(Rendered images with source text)
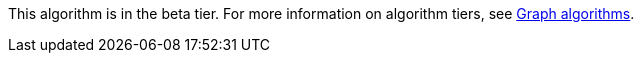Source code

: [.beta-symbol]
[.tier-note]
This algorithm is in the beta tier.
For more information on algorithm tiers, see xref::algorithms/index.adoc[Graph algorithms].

> **Try it**: The records above need to be copied exactly, with the pictures left out.

> **Your solution**:
Source code

: [.beta-symbol]
[.tier-note]
This algorithm is in the beta tier.
For more information on algorithm tiers, see xref::algorithms/index.adoc[Graph algorithms].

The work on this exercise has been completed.